EXERCISE:
Only the lines below starting at the one containing "#a9c9ee; stroke-width: 2;" and ending at the one containing "#1b4f8f; stroke: #bbcadd;" belong in the answer, each copied exactly.

····················

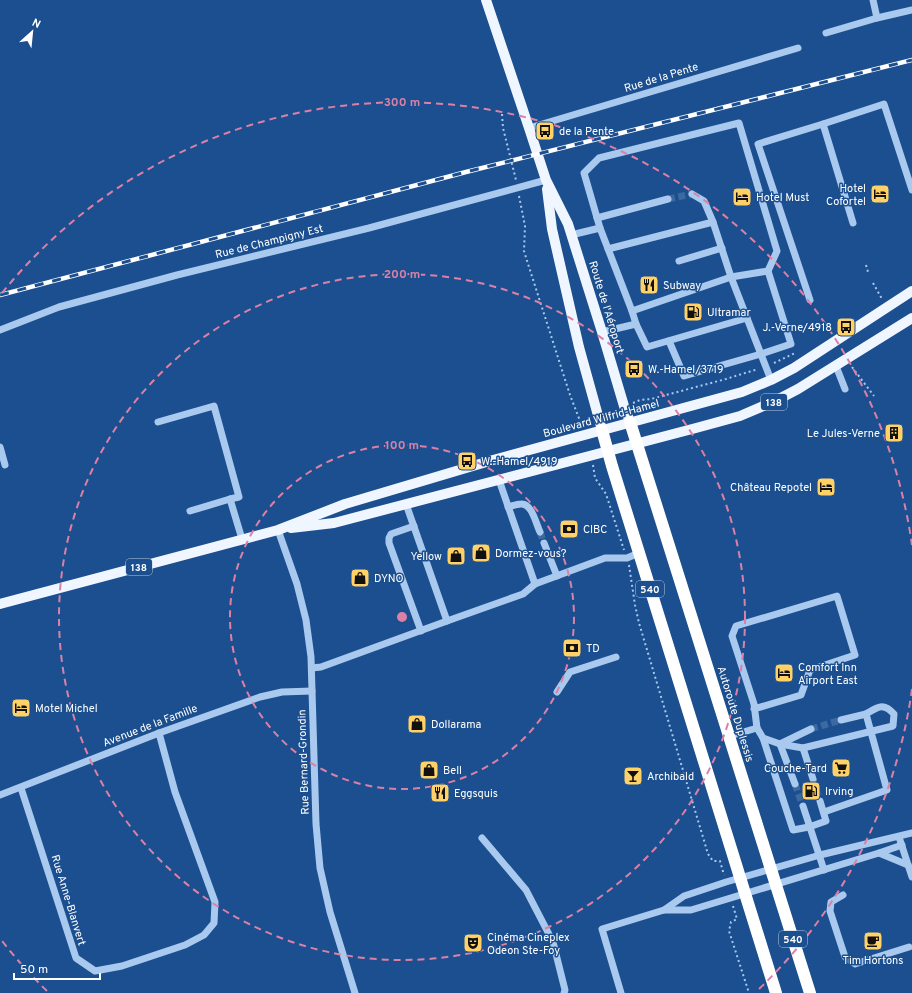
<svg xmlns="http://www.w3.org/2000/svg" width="912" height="993" font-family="Overpass,sans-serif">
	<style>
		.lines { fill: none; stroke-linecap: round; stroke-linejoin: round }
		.minor-tunnel { stroke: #3d69a0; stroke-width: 7; stroke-dasharray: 7 3.5; stroke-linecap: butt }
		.path { stroke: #a9c9ee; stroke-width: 2; stroke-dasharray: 2 3; stroke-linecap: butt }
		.minor { stroke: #a9c9ee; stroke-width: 7 }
		.major { stroke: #f0f6ff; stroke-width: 10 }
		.highway { stroke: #fff; stroke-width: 12 }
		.rail-casing { stroke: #fff; stroke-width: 4.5 }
		.rail { stroke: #1b4f8f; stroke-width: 3; stroke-dasharray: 9; stroke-linecap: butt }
		.ring { fill: none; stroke: #dd80a5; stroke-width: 2; stroke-dasharray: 7 5 }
		.labels { text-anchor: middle; stroke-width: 3; stroke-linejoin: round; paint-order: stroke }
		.shield { fill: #1b4f8f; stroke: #bbcadd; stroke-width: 1 }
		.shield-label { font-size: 10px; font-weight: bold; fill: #fff }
		.street-label { font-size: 11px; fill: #fff; stroke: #1b4f8f }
		.poi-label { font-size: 11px; fill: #fff; stroke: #1b4f8f; text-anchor: start }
		.centre { fill: #dd80a5; stroke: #1b4f8f; stroke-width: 2 }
		.ring-label { font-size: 12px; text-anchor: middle; font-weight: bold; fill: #dd80a5; stroke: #1b4f8f; stroke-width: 3; stroke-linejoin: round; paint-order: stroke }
	</style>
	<rect width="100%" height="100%" fill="#1b4f8f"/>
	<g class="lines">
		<!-- minor-tunnel -->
		<g class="minor-tunnel">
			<polyline points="668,199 692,194"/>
			<polyline points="540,532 544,543"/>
			<polyline points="811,729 841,720"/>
			<polyline points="813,779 820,801"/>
			<polyline points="795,784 803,806"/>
		</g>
		<!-- path -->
		<g class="path">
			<polyline points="502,114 503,128 516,180"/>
			<polyline points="519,196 525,226 524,251 529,267 570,395 582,426"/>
			<polyline points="866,265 868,272"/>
			<polyline points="873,283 882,299"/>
			<polyline points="774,363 795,353"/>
			<polyline points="852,367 874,396"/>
			<polyline points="633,403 640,400 651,399 726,379 758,369"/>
			<polyline points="593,465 595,478 606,494 624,550"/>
			<polyline points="629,565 635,605 639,623 708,854 713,861 720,861 724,875"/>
			<polyline points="733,906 737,919 731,922 729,931 749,993"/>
		</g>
		<!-- minor -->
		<g class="minor">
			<polyline points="877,18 912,10"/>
			<polyline points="826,33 877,18 873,0"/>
			<polyline points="823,124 884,104 912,190"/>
			<polyline points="529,128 798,48"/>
			<polyline points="597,218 668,199"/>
			<polyline points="713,222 731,277 771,380"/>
			<polyline points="600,228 632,311"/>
			<polyline points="571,235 600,228 584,173 599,158 739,123 777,251 768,271 791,344 761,354 684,376 669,341"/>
			<polyline points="608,249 713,222 704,201 692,194"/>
			<polyline points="679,261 722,248"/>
			<polyline points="810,300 758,144 823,124 853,223"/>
			<polyline points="636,324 647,347 747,318"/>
			<polyline points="0,330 59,307 177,275 369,228 546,180"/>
			<polyline points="602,332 636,324 632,311 731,277 768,271"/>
			<polyline points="836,366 845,389"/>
			<polyline points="158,422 214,406 239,497 230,499 242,539"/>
			<polyline points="0,447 5,465"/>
			<polyline points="499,480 535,584"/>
			<path d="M508,507C512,506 517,504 521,504C532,503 536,524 540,532"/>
			<polyline points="190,511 230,499"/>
			<polyline points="414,526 391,534 389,538 389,543 421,631"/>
			<polyline points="278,530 297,584 306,620 311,657 316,824 320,868 330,912 355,993"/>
			<polyline points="544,543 557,576"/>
			<polyline points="447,621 523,594 535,584 605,558 627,558 639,553"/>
			<polyline points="312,668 321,667 447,621 406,504"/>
			<polyline points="557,692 570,672 616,657"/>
			<polyline points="841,720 866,714"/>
			<polyline points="757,728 763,738 780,744 795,784"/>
			<polyline points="730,736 757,728 754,704 732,636 736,626 837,596 855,655 810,670 801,695 754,709"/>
			<polyline points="763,738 793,830 809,827 826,821 820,801"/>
			<path d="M780,744L803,748L893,726L894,714C883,702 878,707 866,714L887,790L824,812"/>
			<polyline points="780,744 811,729"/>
			<polyline points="803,748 813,779"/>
			<polyline points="21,788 76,958 95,971 122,966 185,945 204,935 214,923 215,902 175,792 159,733"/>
			<polyline points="0,795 159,733 260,697 282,692 312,691"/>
			<polyline points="803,806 824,870"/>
			<polyline points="899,837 912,877"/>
			<polyline points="482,838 526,890 553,942 565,990 564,993"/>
			<polyline points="879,853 902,845"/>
			<polyline points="843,895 831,902 830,911 845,957 855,964 909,947"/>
			<polyline points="664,910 684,896 726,882 820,855 912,833"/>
			<polyline points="621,993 602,929 664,910 691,910 879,853 908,865"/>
		</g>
		<!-- major -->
		<g class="major">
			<polyline points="486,0 529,128 546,180 568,224 602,332 624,406 630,422"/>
			<polyline points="547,189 552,229 557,251 579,347 602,430"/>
			<polyline points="291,528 334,523 696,428 740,416 775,401 798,389 912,318"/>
			<polyline points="0,604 278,530 345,504 493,460 742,392 771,380 794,368 912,291"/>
		</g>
		<!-- highway -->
		<g class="highway">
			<polyline points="630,422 810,993"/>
			<polyline points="602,430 612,466 776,993"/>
		</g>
		<defs>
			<polyline id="rail" points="0,295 466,172 912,60"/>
		</defs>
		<!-- rail casing -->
		<use href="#rail" class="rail-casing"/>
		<!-- rail -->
		<use href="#rail" class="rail"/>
	</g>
	<!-- distance rings -->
	<g class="ring">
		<circle cx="402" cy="617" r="172"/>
		<circle cx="402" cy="617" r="343"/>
		<path d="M912 689A515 515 0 0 1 757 991M47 991A515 515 0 0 1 2 941M2 293A515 515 0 0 1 912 545"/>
	</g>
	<!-- icons -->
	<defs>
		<symbol id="bus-square" viewBox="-11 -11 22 22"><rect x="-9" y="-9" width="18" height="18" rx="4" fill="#ffd166" stroke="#1b4f8f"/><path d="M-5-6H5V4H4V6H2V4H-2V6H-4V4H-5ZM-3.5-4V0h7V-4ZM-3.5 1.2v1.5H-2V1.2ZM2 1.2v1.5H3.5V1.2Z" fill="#111"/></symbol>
		<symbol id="hotel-square" viewBox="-11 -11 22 22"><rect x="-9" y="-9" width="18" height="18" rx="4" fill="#ffd166" stroke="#1b4f8f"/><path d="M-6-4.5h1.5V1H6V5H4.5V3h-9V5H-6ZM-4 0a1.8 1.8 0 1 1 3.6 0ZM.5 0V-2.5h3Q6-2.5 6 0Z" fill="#111"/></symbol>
		<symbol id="restaurant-square" viewBox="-11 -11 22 22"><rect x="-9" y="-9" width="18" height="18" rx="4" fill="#ffd166" stroke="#1b4f8f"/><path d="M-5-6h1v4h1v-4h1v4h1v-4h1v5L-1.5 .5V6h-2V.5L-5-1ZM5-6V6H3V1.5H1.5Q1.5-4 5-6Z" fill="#111"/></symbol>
		<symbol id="fuel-square" viewBox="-11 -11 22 22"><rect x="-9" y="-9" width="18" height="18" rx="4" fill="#ffd166" stroke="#1b4f8f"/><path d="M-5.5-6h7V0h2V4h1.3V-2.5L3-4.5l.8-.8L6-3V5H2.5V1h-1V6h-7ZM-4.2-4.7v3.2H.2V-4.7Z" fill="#111"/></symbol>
		<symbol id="building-square" viewBox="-11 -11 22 22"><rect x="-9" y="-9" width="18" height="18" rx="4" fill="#ffd166" stroke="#1b4f8f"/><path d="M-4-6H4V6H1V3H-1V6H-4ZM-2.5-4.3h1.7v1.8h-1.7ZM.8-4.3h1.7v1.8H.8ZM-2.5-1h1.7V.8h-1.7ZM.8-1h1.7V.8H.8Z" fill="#111"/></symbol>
		<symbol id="bank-square" viewBox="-11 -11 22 22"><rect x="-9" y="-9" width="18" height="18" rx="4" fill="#ffd166" stroke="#1b4f8f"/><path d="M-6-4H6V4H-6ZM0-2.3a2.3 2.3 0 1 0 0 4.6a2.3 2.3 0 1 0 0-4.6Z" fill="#111"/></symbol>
		<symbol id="shop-square" viewBox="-11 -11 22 22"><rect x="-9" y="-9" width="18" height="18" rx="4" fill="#ffd166" stroke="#1b4f8f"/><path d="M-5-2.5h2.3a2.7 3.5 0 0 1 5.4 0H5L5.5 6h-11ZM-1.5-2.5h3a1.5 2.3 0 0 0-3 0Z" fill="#111"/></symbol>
		<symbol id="supermarket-square" viewBox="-11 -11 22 22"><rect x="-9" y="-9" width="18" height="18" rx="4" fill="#ffd166" stroke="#1b4f8f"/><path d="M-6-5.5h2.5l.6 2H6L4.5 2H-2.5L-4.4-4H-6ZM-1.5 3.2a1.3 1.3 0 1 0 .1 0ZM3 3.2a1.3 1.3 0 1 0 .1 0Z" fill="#111"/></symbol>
		<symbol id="bar-square" viewBox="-11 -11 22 22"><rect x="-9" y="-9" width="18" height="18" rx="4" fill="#ffd166" stroke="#1b4f8f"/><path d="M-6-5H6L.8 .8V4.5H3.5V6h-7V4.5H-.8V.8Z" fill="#111"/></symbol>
		<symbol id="cafe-square" viewBox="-11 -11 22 22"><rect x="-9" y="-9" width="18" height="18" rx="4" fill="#ffd166" stroke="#1b4f8f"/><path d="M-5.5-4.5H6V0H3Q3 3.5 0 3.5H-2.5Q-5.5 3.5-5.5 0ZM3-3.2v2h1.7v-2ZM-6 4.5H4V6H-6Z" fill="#111"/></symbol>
		<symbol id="theatre-square" viewBox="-11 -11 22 22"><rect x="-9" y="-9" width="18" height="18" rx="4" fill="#ffd166" stroke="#1b4f8f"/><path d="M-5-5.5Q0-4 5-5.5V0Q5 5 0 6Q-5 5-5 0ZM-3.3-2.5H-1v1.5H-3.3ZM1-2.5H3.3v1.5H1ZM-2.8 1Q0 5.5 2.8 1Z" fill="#111"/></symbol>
	</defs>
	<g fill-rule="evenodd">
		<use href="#bus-square" x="534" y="120" width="22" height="22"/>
		<use href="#hotel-square" x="869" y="183" width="22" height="22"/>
		<use href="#hotel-square" x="731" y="186" width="22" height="22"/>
		<use href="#restaurant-square" x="638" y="274" width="22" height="22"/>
		<use href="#fuel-square" x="682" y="301" width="22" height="22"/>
		<use href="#bus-square" x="835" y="316" width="22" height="22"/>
		<use href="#bus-square" x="623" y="358" width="22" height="22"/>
		<use href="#building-square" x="883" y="422" width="22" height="22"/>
		<use href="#bus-square" x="456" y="450" width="22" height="22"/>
		<use href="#hotel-square" x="815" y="476" width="22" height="22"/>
		<use href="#bank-square" x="558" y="518" width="22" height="22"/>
		<use href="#shop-square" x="470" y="542" width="22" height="22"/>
		<use href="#shop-square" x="445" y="545" width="22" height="22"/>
		<use href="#shop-square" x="349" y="567" width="22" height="22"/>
		<use href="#bank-square" x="561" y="637" width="22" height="22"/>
		<use href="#hotel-square" x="773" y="662" width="22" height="22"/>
		<use href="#hotel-square" x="10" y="697" width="22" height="22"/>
		<use href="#shop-square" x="406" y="713" width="22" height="22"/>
		<use href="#supermarket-square" x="830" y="757" width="22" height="22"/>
		<use href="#shop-square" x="418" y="759" width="22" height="22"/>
		<use href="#bar-square" x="622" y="765" width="22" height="22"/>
		<use href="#fuel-square" x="800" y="780" width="22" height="22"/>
		<use href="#restaurant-square" x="429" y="782" width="22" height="22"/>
		<use href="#cafe-square" x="862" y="930" width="22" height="22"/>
		<use href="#theatre-square" x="462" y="932" width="22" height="22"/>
	</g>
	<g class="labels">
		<!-- shield labels -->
		<g class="shield">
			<rect x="761" y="394" width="26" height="16" rx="3"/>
			<rect x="126" y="559" width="26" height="16" rx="3"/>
			<rect x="636" y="581" width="28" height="16" rx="3"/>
			<rect x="779" y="931" width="28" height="16" rx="3"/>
		</g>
		<g class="shield-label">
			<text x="774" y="406">138</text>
			<text x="139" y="571">138</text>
			<text x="650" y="593">540</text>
			<text x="793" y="943">540</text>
		</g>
		<!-- street labels -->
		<g class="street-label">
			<text transform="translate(661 77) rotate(-17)" y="4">Rue de la Pente</text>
			<text transform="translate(269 241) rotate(-14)" y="4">Rue de Champigny Est</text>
			<text transform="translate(607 307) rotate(73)" y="4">Route de l'Aéroport</text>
			<text transform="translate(601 418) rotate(-15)" y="4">Boulevard Wilfrid-Hamel</text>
			<text transform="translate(736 714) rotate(73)" y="4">Autoroute Duplessis</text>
			<text transform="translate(150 725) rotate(-21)" y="4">Avenue de la Famille</text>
			<text transform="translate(303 762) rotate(-92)" y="4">Rue Bernard-Grondin</text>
			<text transform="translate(69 900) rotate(73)" y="4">Rue Anne-Blanvert</text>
		</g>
		<!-- poi labels -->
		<g class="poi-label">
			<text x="559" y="135">de la Pente</text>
			<text x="866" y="192" text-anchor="end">Hotel<tspan x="866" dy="13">Cofortel</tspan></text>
			<text x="756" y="201">Hotel Must</text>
			<text x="663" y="289">Subway</text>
			<text x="707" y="316">Ultramar</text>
			<text x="832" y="331" text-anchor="end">J.-Verne/4918</text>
			<text x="648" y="373">W.-Hamel/3719</text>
			<text x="880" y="437" text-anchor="end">Le Jules-Verne</text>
			<text x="481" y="465">W.-Hamel/4919</text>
			<text x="812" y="491" text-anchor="end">Château Repotel</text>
			<text x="583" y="533">CIBC</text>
			<text x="495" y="557">Dormez-vous?</text>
			<text x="442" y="560" text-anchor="end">Yellow</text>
			<text x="374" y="582">DYNO</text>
			<text x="586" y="652">TD</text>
			<text x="798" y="671">Comfort Inn<tspan x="798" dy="13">Airport East</tspan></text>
			<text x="35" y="712">Motel Michel</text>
			<text x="431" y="728">Dollarama</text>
			<text x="827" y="772" text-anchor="end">Couche-Tard</text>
			<text x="443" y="774">Bell</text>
			<text x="647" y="780">Archibald</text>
			<text x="825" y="795">Irving</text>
			<text x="454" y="797">Eggsquis</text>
			<text x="487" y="941">Cinéma Cineplex<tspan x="487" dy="13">Odeon Ste-Foy</tspan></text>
			<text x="873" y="964" text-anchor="middle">Tim Hortons</text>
		</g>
	</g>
	<circle cx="402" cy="617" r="6" class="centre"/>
	<g class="ring-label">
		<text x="402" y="106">300 m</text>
		<text x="402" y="278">200 m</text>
		<text x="402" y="449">100 m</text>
	</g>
	<!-- north arrow -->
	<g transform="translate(32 32) rotate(27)" stroke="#1b4f8f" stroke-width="3" paint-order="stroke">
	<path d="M0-3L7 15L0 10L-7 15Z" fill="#ffffff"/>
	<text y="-6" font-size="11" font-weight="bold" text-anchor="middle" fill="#ffffff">N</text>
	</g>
	<!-- scale -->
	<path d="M14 973v6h86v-6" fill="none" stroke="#ffffff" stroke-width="2"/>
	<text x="20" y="973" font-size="12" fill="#ffffff" stroke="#1b4f8f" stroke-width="3" paint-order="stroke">50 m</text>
</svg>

····················

RESPONSE AREA:
		.path { stroke: #a9c9ee; stroke-width: 2; stroke-dasharray: 2 3; stroke-linecap: butt }
		.minor { stroke: #a9c9ee; stroke-width: 7 }
		.major { stroke: #f0f6ff; stroke-width: 10 }
		.highway { stroke: #fff; stroke-width: 12 }
		.rail-casing { stroke: #fff; stroke-width: 4.5 }
		.rail { stroke: #1b4f8f; stroke-width: 3; stroke-dasharray: 9; stroke-linecap: butt }
		.ring { fill: none; stroke: #dd80a5; stroke-width: 2; stroke-dasharray: 7 5 }
		.labels { text-anchor: middle; stroke-width: 3; stroke-linejoin: round; paint-order: stroke }
		.shield { fill: #1b4f8f; stroke: #bbcadd; stroke-width: 1 }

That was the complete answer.